- _Required work_:
Repeat the whole listing exactly as it appears.

- _Data for processing_:

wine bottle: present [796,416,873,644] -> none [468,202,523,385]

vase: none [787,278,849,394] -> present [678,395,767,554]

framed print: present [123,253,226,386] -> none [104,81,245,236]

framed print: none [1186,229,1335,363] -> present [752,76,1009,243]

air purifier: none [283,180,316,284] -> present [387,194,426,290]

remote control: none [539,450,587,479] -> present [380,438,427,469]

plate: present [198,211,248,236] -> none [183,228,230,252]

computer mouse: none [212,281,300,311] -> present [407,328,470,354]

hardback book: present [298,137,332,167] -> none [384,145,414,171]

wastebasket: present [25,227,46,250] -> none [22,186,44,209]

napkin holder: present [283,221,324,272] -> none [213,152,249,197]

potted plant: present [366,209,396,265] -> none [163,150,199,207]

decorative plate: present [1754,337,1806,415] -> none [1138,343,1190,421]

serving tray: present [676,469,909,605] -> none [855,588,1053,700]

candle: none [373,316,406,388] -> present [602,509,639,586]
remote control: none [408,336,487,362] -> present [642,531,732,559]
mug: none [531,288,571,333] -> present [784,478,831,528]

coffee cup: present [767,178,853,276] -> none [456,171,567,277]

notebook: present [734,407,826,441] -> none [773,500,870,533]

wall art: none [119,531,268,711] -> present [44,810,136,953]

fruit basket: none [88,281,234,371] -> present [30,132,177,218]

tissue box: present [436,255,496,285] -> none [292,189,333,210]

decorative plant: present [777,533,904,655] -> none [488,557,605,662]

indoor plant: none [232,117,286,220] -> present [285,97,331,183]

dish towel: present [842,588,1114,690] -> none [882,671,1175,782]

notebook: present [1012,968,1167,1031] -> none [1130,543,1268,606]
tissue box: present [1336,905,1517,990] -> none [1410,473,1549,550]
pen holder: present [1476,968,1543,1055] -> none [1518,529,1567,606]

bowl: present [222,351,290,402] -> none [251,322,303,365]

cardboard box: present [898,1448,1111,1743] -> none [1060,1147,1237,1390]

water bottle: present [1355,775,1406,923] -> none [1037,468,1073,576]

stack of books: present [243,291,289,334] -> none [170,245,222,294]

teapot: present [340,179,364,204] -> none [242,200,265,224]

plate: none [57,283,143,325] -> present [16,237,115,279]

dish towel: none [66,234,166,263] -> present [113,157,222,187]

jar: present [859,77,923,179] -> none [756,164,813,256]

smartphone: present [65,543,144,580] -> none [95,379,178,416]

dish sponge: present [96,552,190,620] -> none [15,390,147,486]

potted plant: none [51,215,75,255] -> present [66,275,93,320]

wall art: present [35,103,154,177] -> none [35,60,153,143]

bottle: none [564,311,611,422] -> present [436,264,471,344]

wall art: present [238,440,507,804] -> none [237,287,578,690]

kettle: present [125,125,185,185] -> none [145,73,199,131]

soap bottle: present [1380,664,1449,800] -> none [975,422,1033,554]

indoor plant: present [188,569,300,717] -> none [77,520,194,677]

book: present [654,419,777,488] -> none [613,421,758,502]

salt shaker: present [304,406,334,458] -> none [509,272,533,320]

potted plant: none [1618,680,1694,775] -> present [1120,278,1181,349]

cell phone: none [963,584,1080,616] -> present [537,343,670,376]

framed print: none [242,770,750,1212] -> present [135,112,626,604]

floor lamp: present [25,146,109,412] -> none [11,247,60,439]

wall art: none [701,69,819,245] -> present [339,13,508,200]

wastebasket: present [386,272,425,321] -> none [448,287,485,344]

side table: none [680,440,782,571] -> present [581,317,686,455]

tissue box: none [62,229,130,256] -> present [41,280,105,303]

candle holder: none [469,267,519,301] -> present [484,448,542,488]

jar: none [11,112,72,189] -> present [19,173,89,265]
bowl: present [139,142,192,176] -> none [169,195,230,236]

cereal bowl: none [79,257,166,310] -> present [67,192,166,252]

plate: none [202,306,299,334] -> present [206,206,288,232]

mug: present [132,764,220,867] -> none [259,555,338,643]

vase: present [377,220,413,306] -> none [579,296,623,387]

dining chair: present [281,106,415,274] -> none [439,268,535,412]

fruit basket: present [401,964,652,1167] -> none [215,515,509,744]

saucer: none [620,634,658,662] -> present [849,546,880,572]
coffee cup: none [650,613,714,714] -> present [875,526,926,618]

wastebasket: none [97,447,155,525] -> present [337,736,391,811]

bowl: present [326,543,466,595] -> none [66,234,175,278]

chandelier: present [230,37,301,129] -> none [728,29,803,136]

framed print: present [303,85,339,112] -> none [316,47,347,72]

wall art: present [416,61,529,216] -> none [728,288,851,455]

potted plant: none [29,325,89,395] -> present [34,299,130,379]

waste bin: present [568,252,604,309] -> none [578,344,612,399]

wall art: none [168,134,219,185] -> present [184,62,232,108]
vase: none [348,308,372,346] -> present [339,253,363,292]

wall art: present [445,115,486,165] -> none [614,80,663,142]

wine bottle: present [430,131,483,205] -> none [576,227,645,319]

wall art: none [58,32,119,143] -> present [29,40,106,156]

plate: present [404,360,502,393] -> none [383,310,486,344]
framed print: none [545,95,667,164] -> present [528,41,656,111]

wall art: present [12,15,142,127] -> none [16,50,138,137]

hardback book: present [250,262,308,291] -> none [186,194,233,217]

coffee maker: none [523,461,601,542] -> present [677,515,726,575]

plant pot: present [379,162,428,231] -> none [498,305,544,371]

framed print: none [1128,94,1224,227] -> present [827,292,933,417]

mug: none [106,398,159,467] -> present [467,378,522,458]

- _Result of the exercise_:
wine bottle: present [796,416,873,644] -> none [468,202,523,385]

vase: none [787,278,849,394] -> present [678,395,767,554]

framed print: present [123,253,226,386] -> none [104,81,245,236]

framed print: none [1186,229,1335,363] -> present [752,76,1009,243]

air purifier: none [283,180,316,284] -> present [387,194,426,290]

remote control: none [539,450,587,479] -> present [380,438,427,469]

plate: present [198,211,248,236] -> none [183,228,230,252]

computer mouse: none [212,281,300,311] -> present [407,328,470,354]

hardback book: present [298,137,332,167] -> none [384,145,414,171]

wastebasket: present [25,227,46,250] -> none [22,186,44,209]

napkin holder: present [283,221,324,272] -> none [213,152,249,197]

potted plant: present [366,209,396,265] -> none [163,150,199,207]

decorative plate: present [1754,337,1806,415] -> none [1138,343,1190,421]

serving tray: present [676,469,909,605] -> none [855,588,1053,700]

candle: none [373,316,406,388] -> present [602,509,639,586]
remote control: none [408,336,487,362] -> present [642,531,732,559]
mug: none [531,288,571,333] -> present [784,478,831,528]

coffee cup: present [767,178,853,276] -> none [456,171,567,277]

notebook: present [734,407,826,441] -> none [773,500,870,533]

wall art: none [119,531,268,711] -> present [44,810,136,953]

fruit basket: none [88,281,234,371] -> present [30,132,177,218]

tissue box: present [436,255,496,285] -> none [292,189,333,210]

decorative plant: present [777,533,904,655] -> none [488,557,605,662]

indoor plant: none [232,117,286,220] -> present [285,97,331,183]

dish towel: present [842,588,1114,690] -> none [882,671,1175,782]

notebook: present [1012,968,1167,1031] -> none [1130,543,1268,606]
tissue box: present [1336,905,1517,990] -> none [1410,473,1549,550]
pen holder: present [1476,968,1543,1055] -> none [1518,529,1567,606]

bowl: present [222,351,290,402] -> none [251,322,303,365]

cardboard box: present [898,1448,1111,1743] -> none [1060,1147,1237,1390]

water bottle: present [1355,775,1406,923] -> none [1037,468,1073,576]

stack of books: present [243,291,289,334] -> none [170,245,222,294]

teapot: present [340,179,364,204] -> none [242,200,265,224]

plate: none [57,283,143,325] -> present [16,237,115,279]

dish towel: none [66,234,166,263] -> present [113,157,222,187]

jar: present [859,77,923,179] -> none [756,164,813,256]

smartphone: present [65,543,144,580] -> none [95,379,178,416]

dish sponge: present [96,552,190,620] -> none [15,390,147,486]

potted plant: none [51,215,75,255] -> present [66,275,93,320]

wall art: present [35,103,154,177] -> none [35,60,153,143]

bottle: none [564,311,611,422] -> present [436,264,471,344]

wall art: present [238,440,507,804] -> none [237,287,578,690]

kettle: present [125,125,185,185] -> none [145,73,199,131]

soap bottle: present [1380,664,1449,800] -> none [975,422,1033,554]

indoor plant: present [188,569,300,717] -> none [77,520,194,677]

book: present [654,419,777,488] -> none [613,421,758,502]

salt shaker: present [304,406,334,458] -> none [509,272,533,320]

potted plant: none [1618,680,1694,775] -> present [1120,278,1181,349]

cell phone: none [963,584,1080,616] -> present [537,343,670,376]

framed print: none [242,770,750,1212] -> present [135,112,626,604]

floor lamp: present [25,146,109,412] -> none [11,247,60,439]

wall art: none [701,69,819,245] -> present [339,13,508,200]

wastebasket: present [386,272,425,321] -> none [448,287,485,344]

side table: none [680,440,782,571] -> present [581,317,686,455]

tissue box: none [62,229,130,256] -> present [41,280,105,303]

candle holder: none [469,267,519,301] -> present [484,448,542,488]

jar: none [11,112,72,189] -> present [19,173,89,265]
bowl: present [139,142,192,176] -> none [169,195,230,236]

cereal bowl: none [79,257,166,310] -> present [67,192,166,252]

plate: none [202,306,299,334] -> present [206,206,288,232]

mug: present [132,764,220,867] -> none [259,555,338,643]

vase: present [377,220,413,306] -> none [579,296,623,387]

dining chair: present [281,106,415,274] -> none [439,268,535,412]

fruit basket: present [401,964,652,1167] -> none [215,515,509,744]

saucer: none [620,634,658,662] -> present [849,546,880,572]
coffee cup: none [650,613,714,714] -> present [875,526,926,618]

wastebasket: none [97,447,155,525] -> present [337,736,391,811]

bowl: present [326,543,466,595] -> none [66,234,175,278]

chandelier: present [230,37,301,129] -> none [728,29,803,136]

framed print: present [303,85,339,112] -> none [316,47,347,72]

wall art: present [416,61,529,216] -> none [728,288,851,455]

potted plant: none [29,325,89,395] -> present [34,299,130,379]

waste bin: present [568,252,604,309] -> none [578,344,612,399]

wall art: none [168,134,219,185] -> present [184,62,232,108]
vase: none [348,308,372,346] -> present [339,253,363,292]

wall art: present [445,115,486,165] -> none [614,80,663,142]

wine bottle: present [430,131,483,205] -> none [576,227,645,319]

wall art: none [58,32,119,143] -> present [29,40,106,156]

plate: present [404,360,502,393] -> none [383,310,486,344]
framed print: none [545,95,667,164] -> present [528,41,656,111]

wall art: present [12,15,142,127] -> none [16,50,138,137]

hardback book: present [250,262,308,291] -> none [186,194,233,217]

coffee maker: none [523,461,601,542] -> present [677,515,726,575]

plant pot: present [379,162,428,231] -> none [498,305,544,371]

framed print: none [1128,94,1224,227] -> present [827,292,933,417]

mug: none [106,398,159,467] -> present [467,378,522,458]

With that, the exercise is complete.